According to the 2011 National Census, about 80% of the republic’s citizens are ethnic Africans; divided among a variety of ethnic groups speaking different African languages, nine of which have official status.
The remaining population consists of Africa’s largest communities of European and Asian communities. South Africa multiethnic and pluralistic spirit are reflected in the constitution’s recognition of 11 official languages, which is the 4th highest number in the world.
Islam in South Africa
Based on Pew’s 2010 report, Muslims accounted for 1.5% of the South African population, with the Muslim community comprising mainly those who are described as Coloreds and Asians.

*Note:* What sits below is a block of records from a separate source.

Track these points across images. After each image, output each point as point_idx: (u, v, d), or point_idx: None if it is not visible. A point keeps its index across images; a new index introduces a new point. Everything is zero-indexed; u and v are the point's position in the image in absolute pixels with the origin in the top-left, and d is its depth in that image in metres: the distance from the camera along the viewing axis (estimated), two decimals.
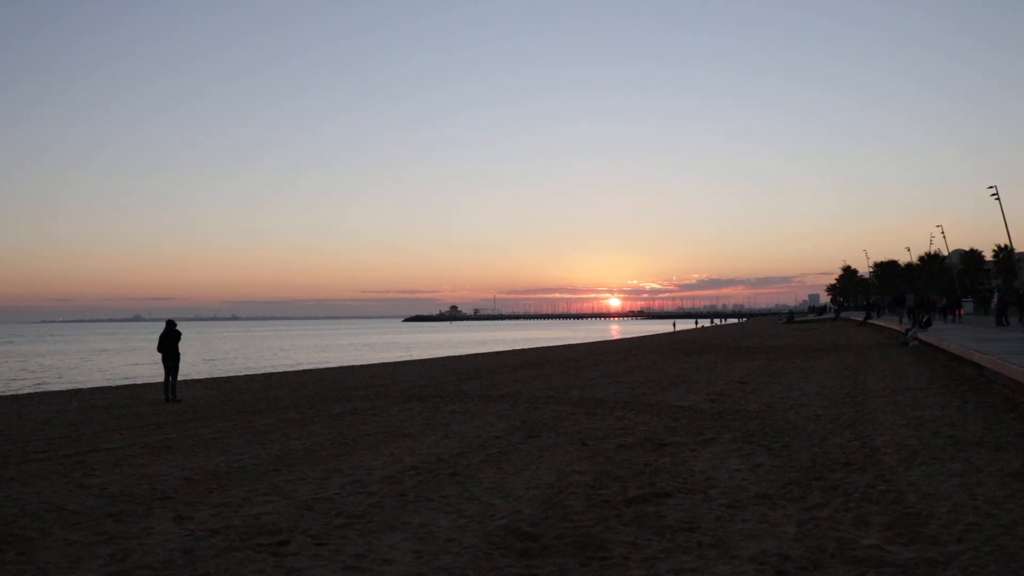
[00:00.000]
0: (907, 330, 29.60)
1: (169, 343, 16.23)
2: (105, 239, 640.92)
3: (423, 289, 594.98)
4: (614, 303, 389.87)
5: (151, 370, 41.54)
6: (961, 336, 23.36)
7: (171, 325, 16.53)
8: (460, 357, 36.95)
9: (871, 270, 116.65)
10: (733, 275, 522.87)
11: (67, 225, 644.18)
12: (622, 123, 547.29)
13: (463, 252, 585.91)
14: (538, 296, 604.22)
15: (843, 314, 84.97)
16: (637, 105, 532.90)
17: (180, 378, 17.26)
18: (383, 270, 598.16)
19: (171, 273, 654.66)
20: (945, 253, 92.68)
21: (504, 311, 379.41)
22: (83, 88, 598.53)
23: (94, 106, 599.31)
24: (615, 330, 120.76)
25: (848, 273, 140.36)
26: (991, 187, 51.91)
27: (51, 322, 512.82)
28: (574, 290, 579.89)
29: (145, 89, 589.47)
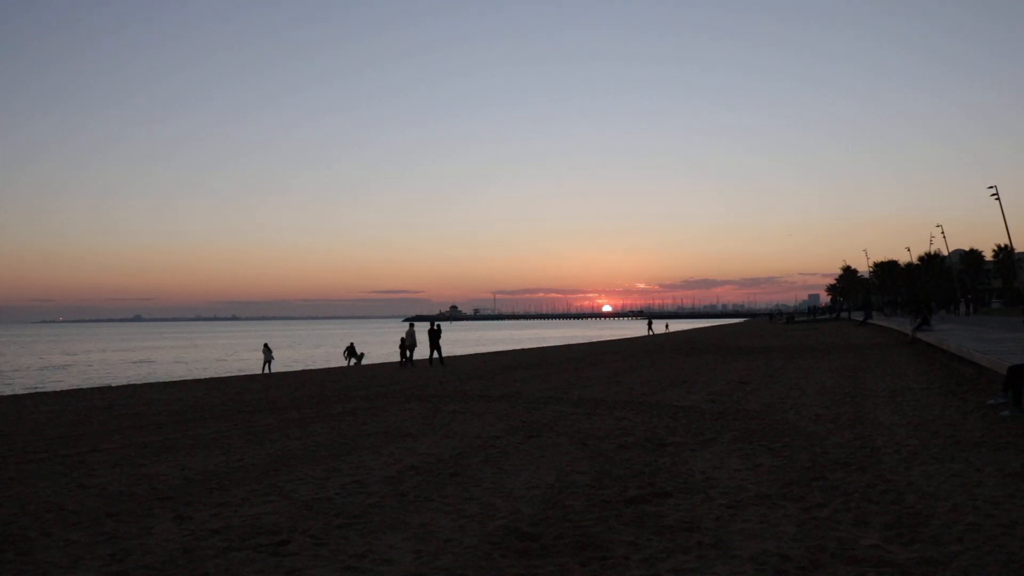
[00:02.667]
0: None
1: None
2: (103, 239, 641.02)
3: (407, 289, 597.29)
4: (601, 302, 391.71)
5: (151, 369, 41.65)
6: (961, 336, 23.37)
7: None
8: (460, 357, 36.95)
9: (871, 270, 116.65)
10: (722, 275, 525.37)
11: (65, 225, 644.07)
12: (612, 124, 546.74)
13: (446, 252, 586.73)
14: (525, 296, 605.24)
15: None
16: (628, 106, 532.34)
17: (180, 378, 17.23)
18: (371, 270, 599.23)
19: (171, 273, 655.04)
20: (945, 253, 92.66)
21: (504, 311, 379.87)
22: (83, 89, 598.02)
23: (93, 106, 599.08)
24: (613, 331, 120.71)
25: (848, 273, 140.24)
26: (991, 187, 51.99)
27: (51, 322, 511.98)
28: (561, 290, 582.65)
29: (147, 90, 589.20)
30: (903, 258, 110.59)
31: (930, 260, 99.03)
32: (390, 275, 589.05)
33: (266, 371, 32.93)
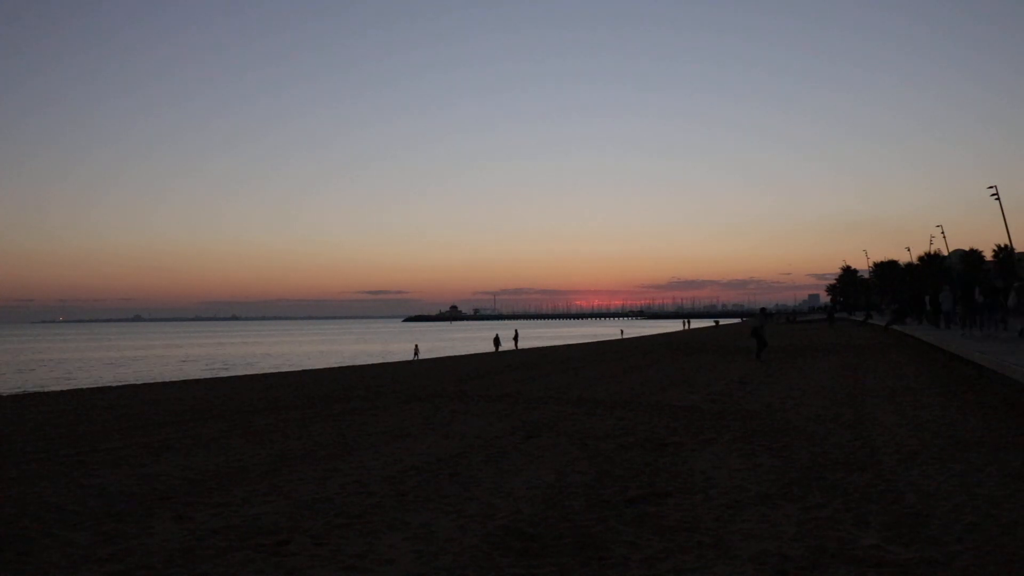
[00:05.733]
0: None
1: None
2: (102, 239, 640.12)
3: (404, 289, 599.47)
4: (597, 303, 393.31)
5: (152, 370, 41.62)
6: (961, 336, 23.36)
7: None
8: (460, 357, 36.96)
9: (870, 269, 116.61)
10: (709, 276, 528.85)
11: (65, 224, 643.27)
12: (599, 120, 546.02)
13: (441, 252, 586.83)
14: (510, 296, 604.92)
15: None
16: (618, 102, 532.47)
17: (180, 378, 17.22)
18: (369, 270, 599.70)
19: (170, 273, 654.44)
20: (945, 253, 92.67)
21: (504, 311, 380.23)
22: (78, 87, 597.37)
23: (90, 106, 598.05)
24: (610, 330, 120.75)
25: (847, 273, 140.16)
26: (991, 187, 51.96)
27: (50, 322, 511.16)
28: (546, 291, 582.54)
29: (143, 86, 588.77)
30: (903, 258, 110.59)
31: (930, 260, 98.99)
32: (388, 275, 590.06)
33: None
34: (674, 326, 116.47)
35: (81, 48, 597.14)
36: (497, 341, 48.25)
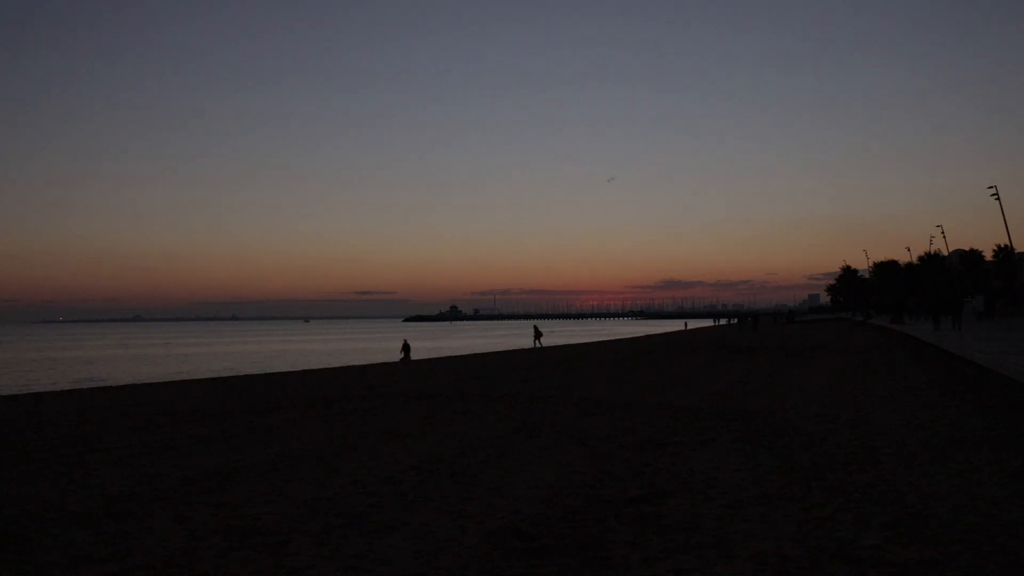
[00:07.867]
0: None
1: None
2: (97, 238, 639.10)
3: (399, 290, 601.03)
4: (586, 302, 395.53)
5: (151, 370, 41.59)
6: (960, 336, 23.38)
7: None
8: (460, 357, 36.97)
9: (870, 269, 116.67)
10: (700, 277, 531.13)
11: (57, 223, 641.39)
12: (596, 122, 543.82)
13: (423, 253, 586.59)
14: (502, 297, 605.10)
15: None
16: (612, 105, 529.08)
17: (182, 378, 17.22)
18: (368, 270, 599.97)
19: (170, 274, 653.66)
20: (945, 253, 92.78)
21: (504, 311, 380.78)
22: (81, 90, 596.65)
23: (86, 104, 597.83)
24: (608, 331, 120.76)
25: (847, 273, 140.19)
26: (991, 187, 52.09)
27: (51, 322, 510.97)
28: (536, 291, 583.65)
29: (146, 87, 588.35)
30: (903, 258, 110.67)
31: (930, 260, 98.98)
32: (383, 276, 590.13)
33: None
34: (683, 325, 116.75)
35: (75, 44, 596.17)
36: (537, 333, 47.88)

They have been joined by black and white South African converts as well as others from different parts of Africa. Islam might be the fastest-growing religion of conversion in the country, with the number of black Muslims growing sixfold, from 12,000 in 1991 to 74,700 in 2004.
Islam was introduced into South African on three phases. The first phase brought the earliest Muslims as part of the involuntary migration of slaves, political prisoners and political exiles from Africa and the Indonesian archipelago that lasted from about 1652 to the mid-1800s.
The second phase was the arrival of South Asians during the British occupation as indentured laborers to work in the sugar-cane fields between 1860 and 1911. The third phase, following the end of the Apartheid regime, has been marked by the wave of African Muslims that have arrived on the shores and borders of South Africa. Moreover, there is a considerable number of modern Muslims from India and Pakistan that have arrived as economic migrants.
The Auwal Mosque, built in 1794 in the Bo-Kaap neighborhood of Cape Town, is recognized as the country’s first mosque.